課題 1: 写真集の紹介文について、「沖縄で生まれ、再びその地で暮」から始まり「にある痛みを写真は指し示す。」に至るまでの部分を、「聖書」を「辞書」に置き換えて書き出しなさい。
課題 2: 写真集の紹介文で、撮影された日常的な光景の例として挙げられているものをすべて書き出しなさい。
課題 3: 写真集の紹介文を、最後の文のあとから書き継ぎなさい。

眠る木
見慣れたはずの風景の細部のなかに、いく層にも折り重なっていること。
沖縄で生まれ、再びその地で暮らしながら写真を撮る、上原沙也加の初写真集。身近な街を歩き、ときにバスで離れた街に降り立って撮影する風景には、ほとんど人は写っていない。
マネキンの指、レストランの客席、ジュークボックスを掠める機影、布貼りの聖書、マクドナルドのサイン......。すべて日常的な光景は人の営みを湛え、声なき声で語りかけられているような気配を帯びる。自分の生活の場所から、それぞれが経てきた時間を想像するような地続きの眼差しが、写真にある。いくつもの痕跡を秘め、歴史の層を重ね、存在が消失してもなお、そこに在る風景。複雑な時間への回路と、沈黙の奥にある痛みを写真は指し示す。

抽出された記録:
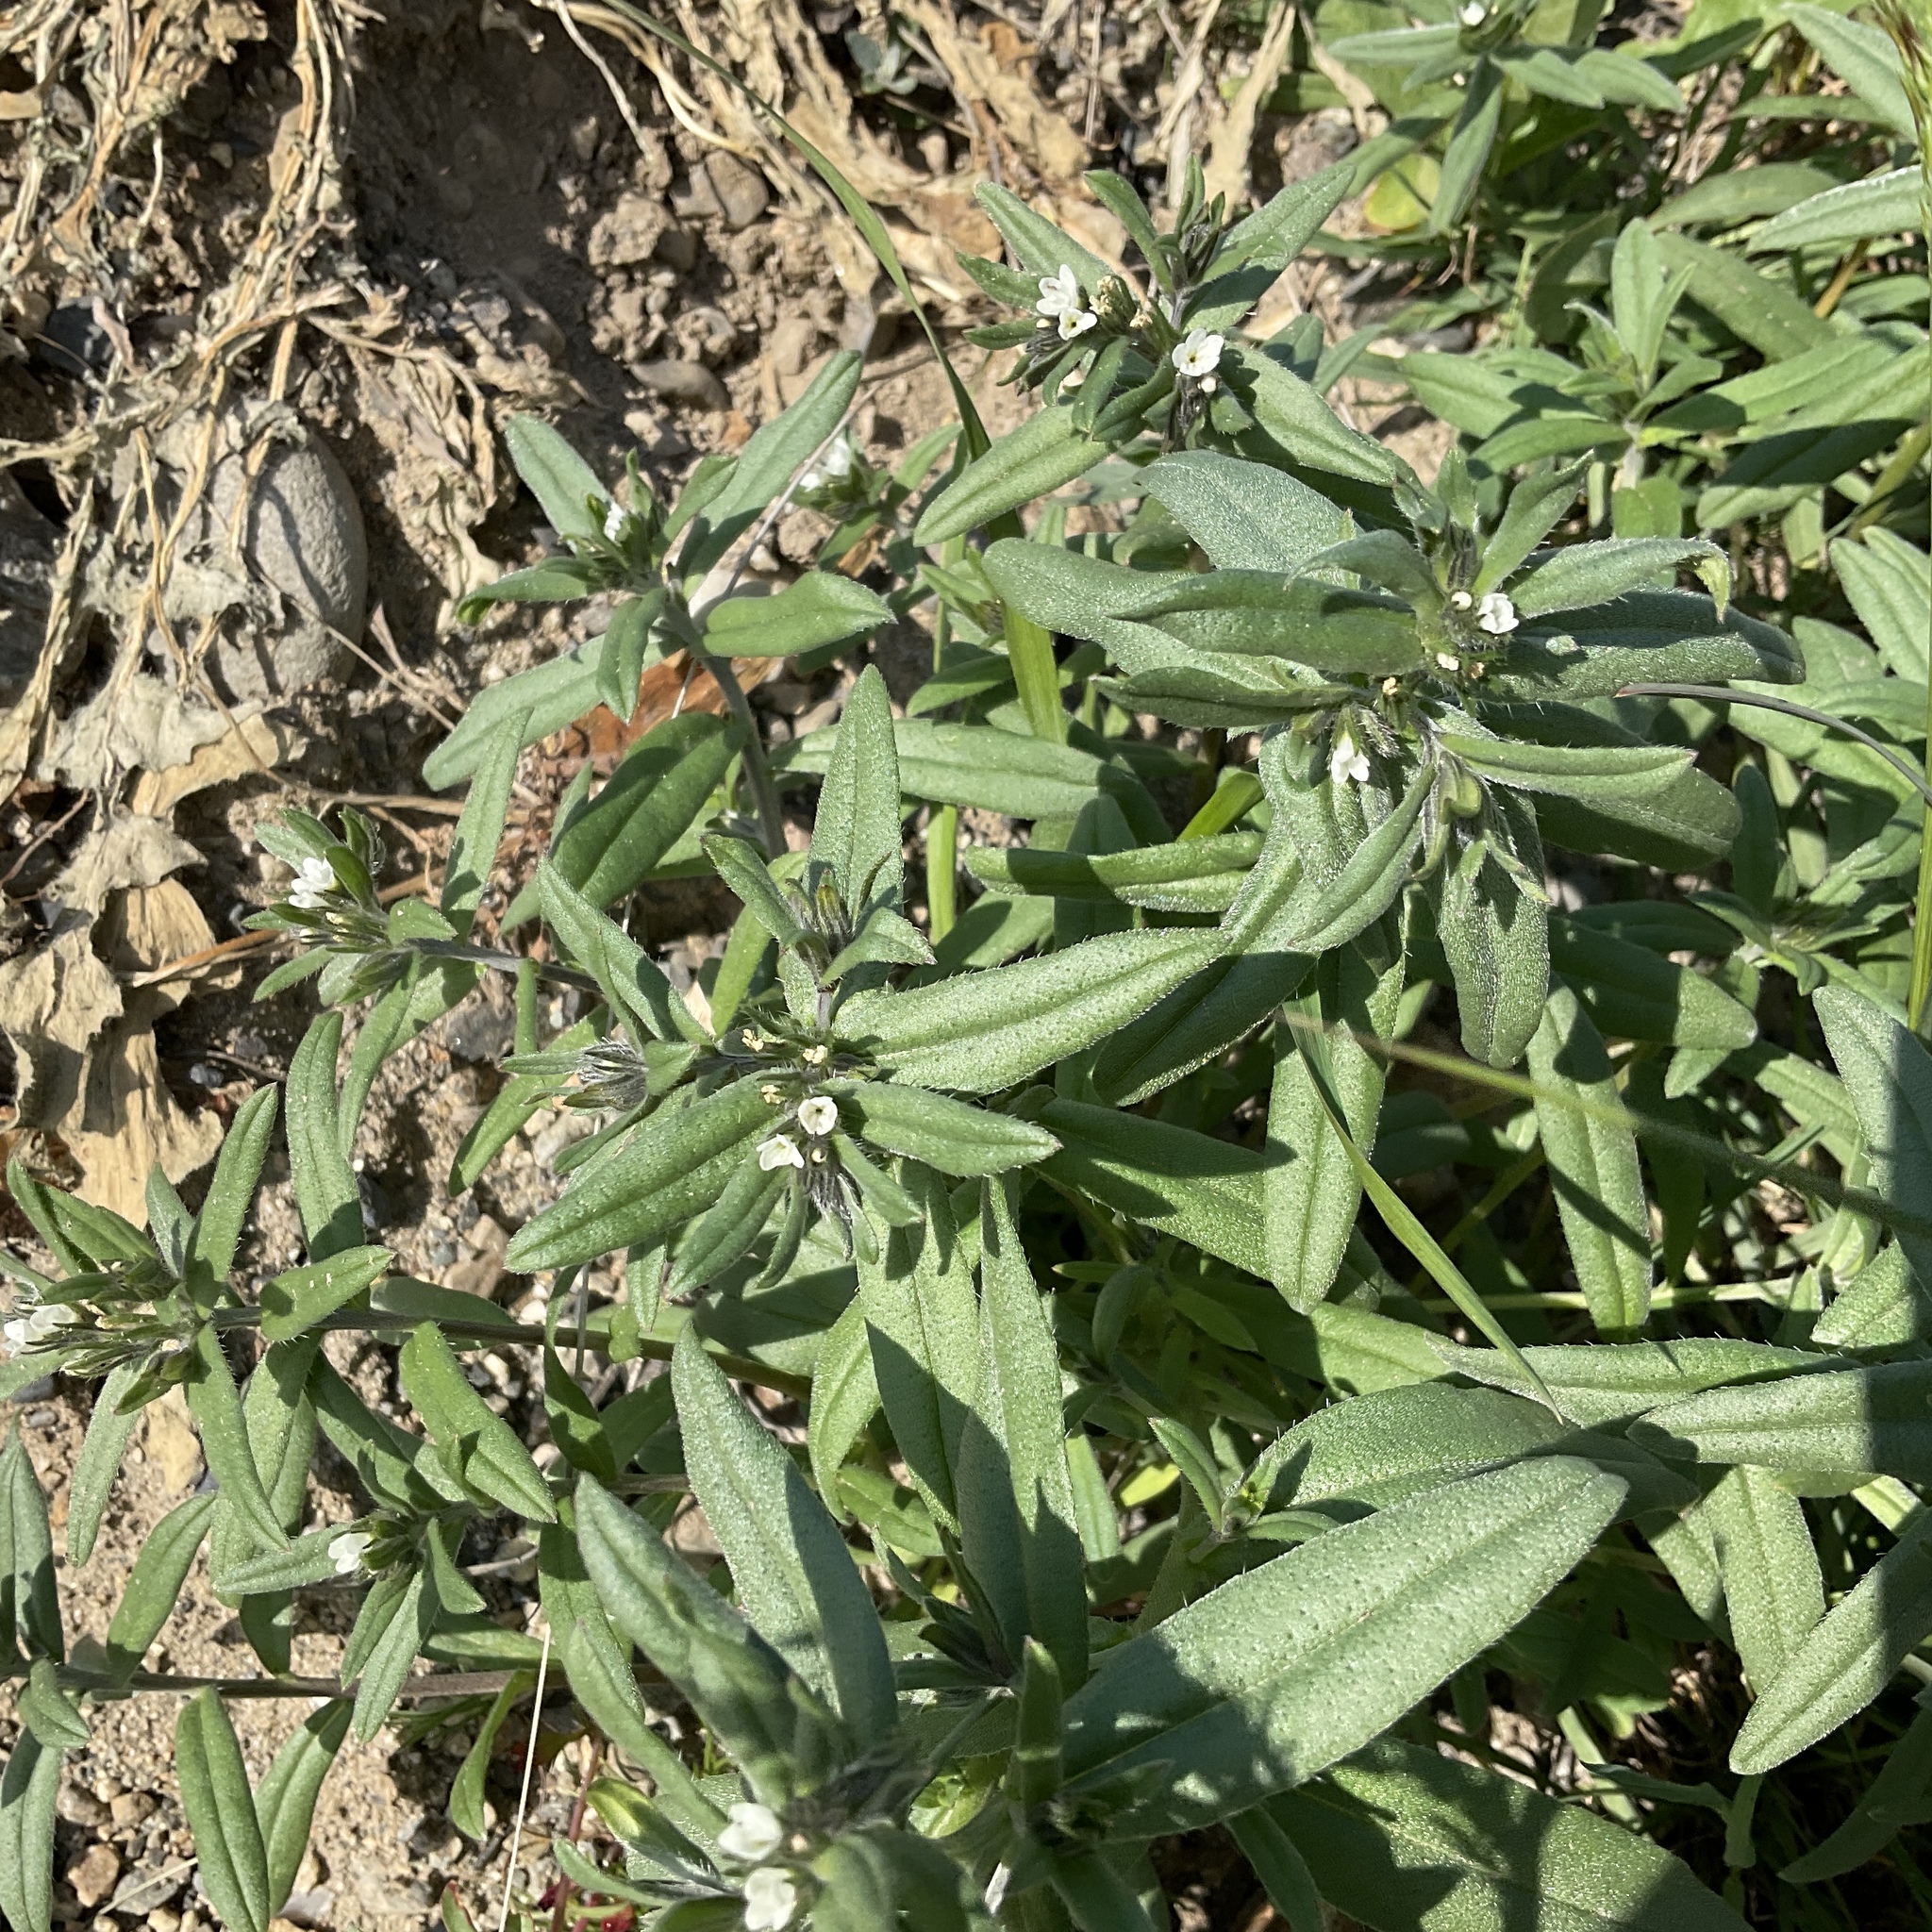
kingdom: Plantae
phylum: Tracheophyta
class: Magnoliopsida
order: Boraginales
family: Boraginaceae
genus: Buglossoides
---
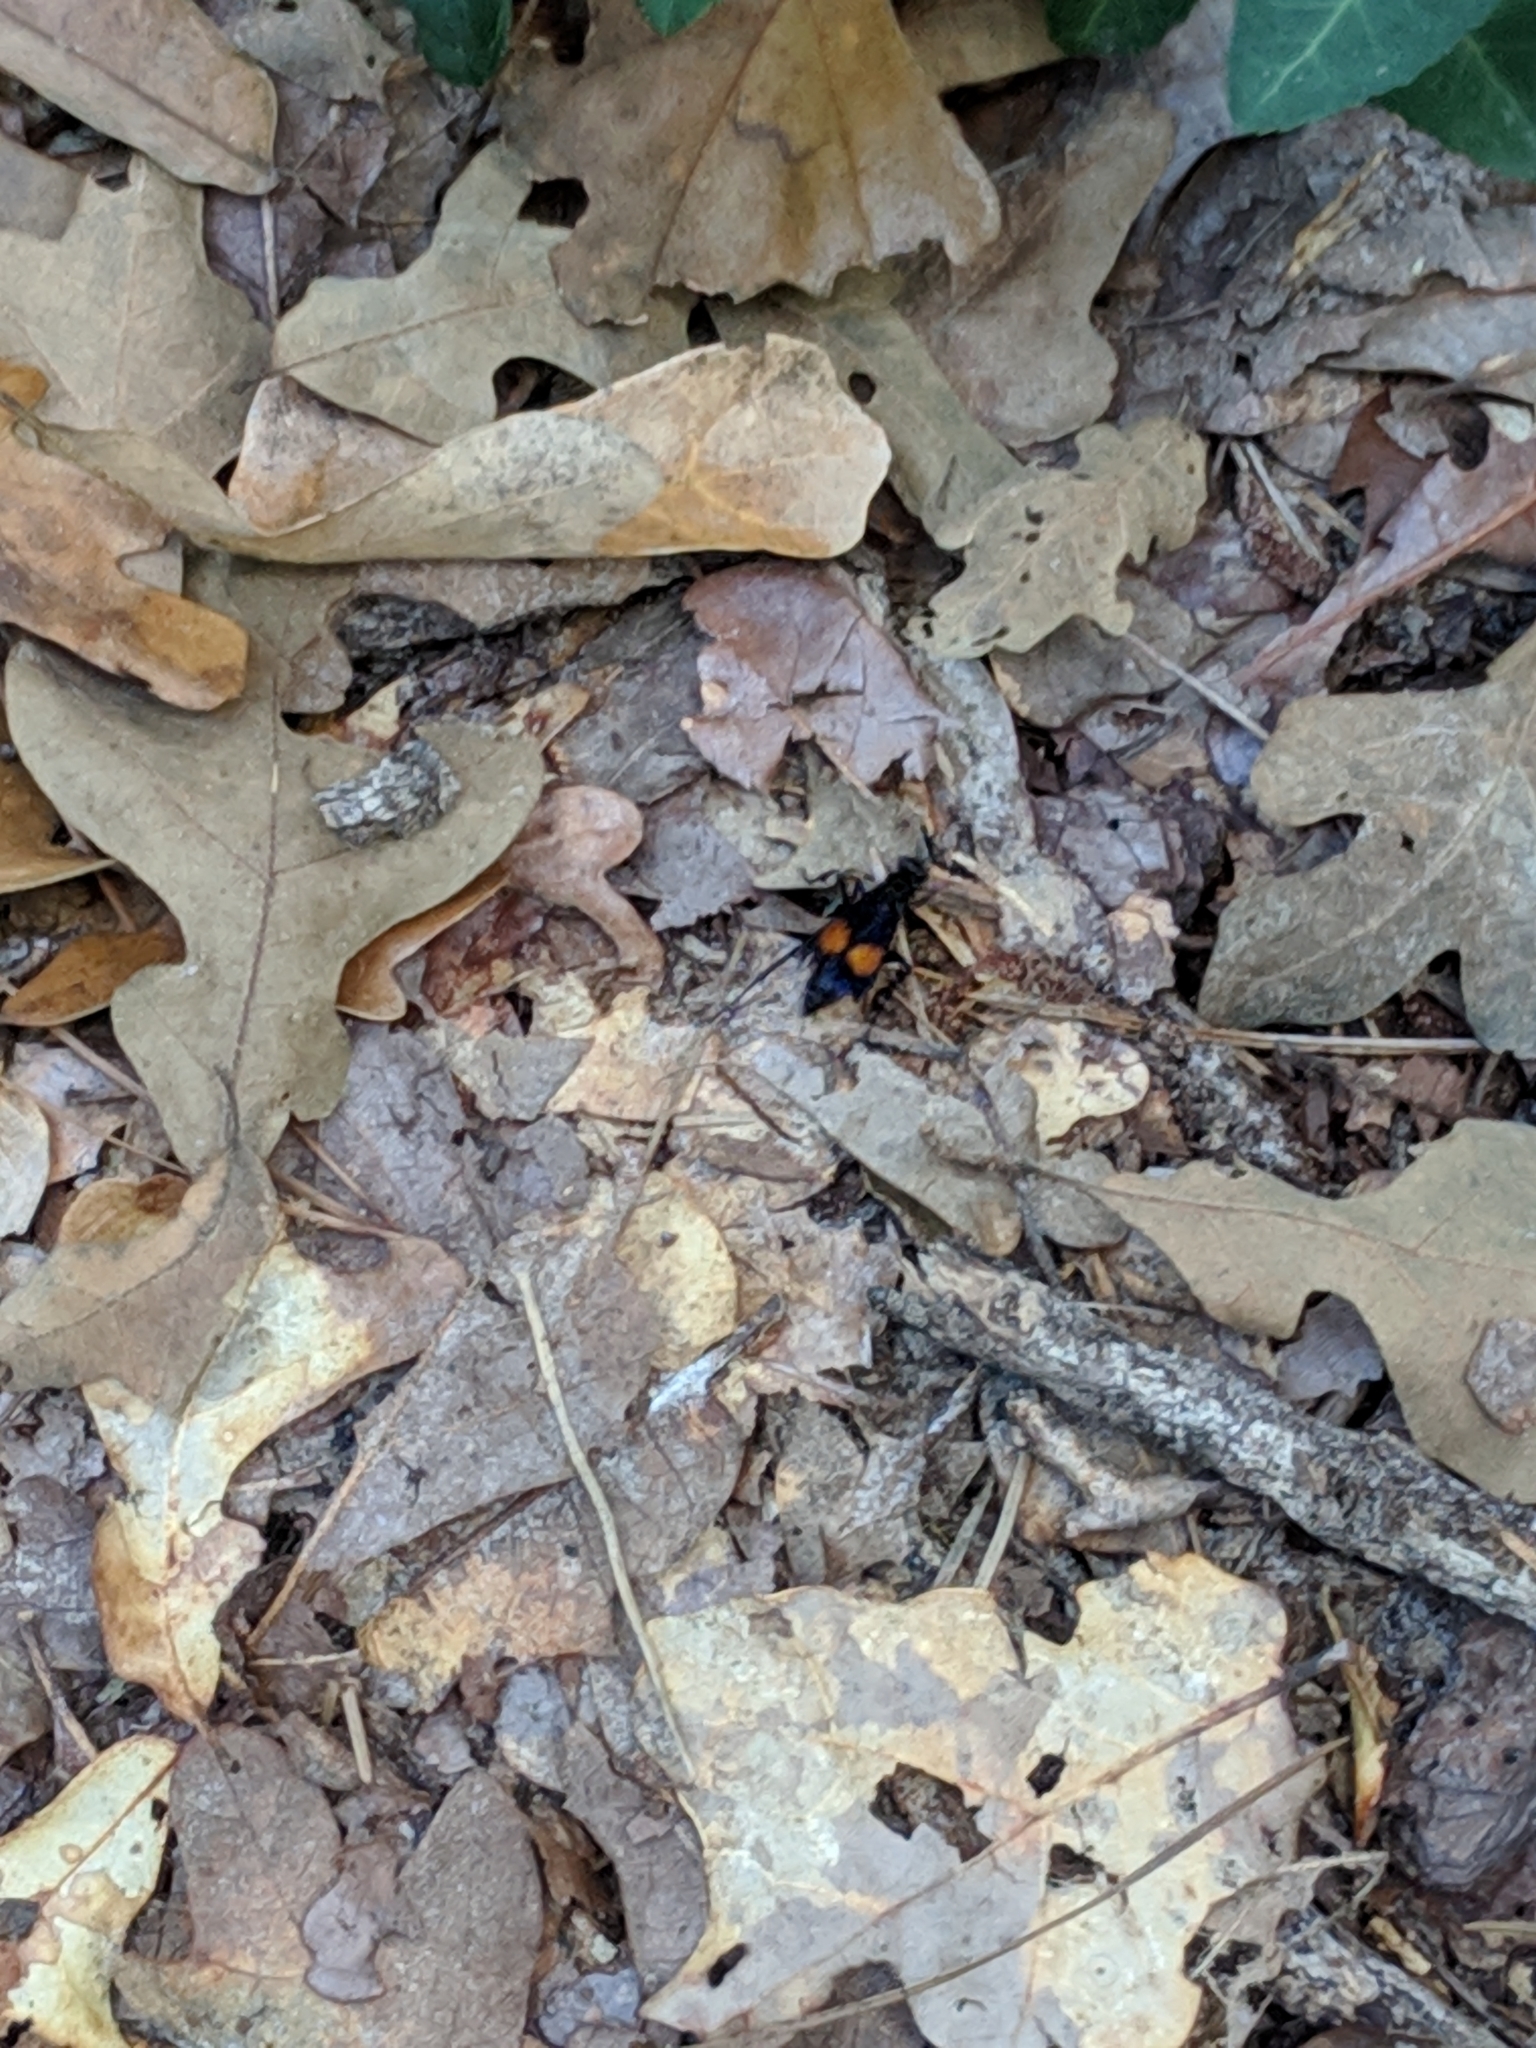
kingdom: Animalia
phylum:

解答 1:
沖縄で生まれ、再びその地で暮らしながら写真を撮る、上原沙也加の初写真集。身近な街を歩き、ときにバスで離れた街に降り立って撮影する風景には、ほとんど人は写っていない。
マネキンの指、レストランの客席、ジュークボックスを掠める機影、布貼りの辞書、マクドナルドのサイン......。すべて日常的な光景は人の営みを湛え、声なき声で語りかけられているような気配を帯びる。自分の生活の場所から、それぞれが経てきた時間を想像するような地続きの眼差しが、写真にある。いくつもの痕跡を秘め、歴史の層を重ね、存在が消失してもなお、そこに在る風景。複雑な時間への回路と、沈黙の奥にある痛みを写真は指し示す。

解答 2: マネキンの指、レストランの客席、ジュークボックスを掠める機影、布貼りの聖書、マクドナルドのサイン

解答 3:
タイトル『眠る木』は、本書に収められたさまざまな木のシルエットと同時に、ギンネムを殊に想起させる。又吉栄喜が小説「ギンネム屋敷」の扉に、「終戦後、破壊のあとをカムフラージュするため、米軍は沖縄全土にこの木(ギンネム)の種を撒いた」と記すように、沖縄のどこにでも繁茂しているギンネム。土地に根を張ったこの木から、フェンスのような表紙の模様は施された。その上に、明暗のあいだに浮かびながら、マネキンの指の写真はある。
― 出版社説明文より
柴崎友香(小説家)と仲里効(映像批評家)が巻末に寄稿を寄せている。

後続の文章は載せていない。